94H Civilian Career FAQs

What civilian jobs fit Army 94H experience best?
Strong matches include calibration technician, metrology technician, electronics test technician, field-service technician, calibration coordinator, quality technician, asset-control specialist, and calibration laboratory supervisor. Measurement disciplines, standards, repair depth, ISO/IEC 17025 exposure, and leadership determine the strongest fit.
Does 94H experience make someone NIST certified?
No. NIST traceability describes a documented measurement chain to a recognized reference. NIST does not certify an individual technician simply because Army calibration work used traceable standards.

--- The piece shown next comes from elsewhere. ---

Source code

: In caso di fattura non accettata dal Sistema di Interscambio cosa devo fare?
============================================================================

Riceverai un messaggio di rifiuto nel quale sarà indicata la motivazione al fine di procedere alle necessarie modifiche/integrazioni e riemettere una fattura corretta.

Is ASQ CCT required for civilian calibration work?
Not always. Many employers qualify technicians through internal procedures, product training, and supervised demonstrations. ASQ CCT can provide a portable signal of calibration knowledge when the experience requirements are met.
How should a 94H quantify experience?
Use instruments calibrated, measurement disciplines, standards, ranges, calibration volume, turnaround, overdue rate, out-of-tolerance events, repairs, first-pass yield, audit findings, customer organizations, and technicians trained.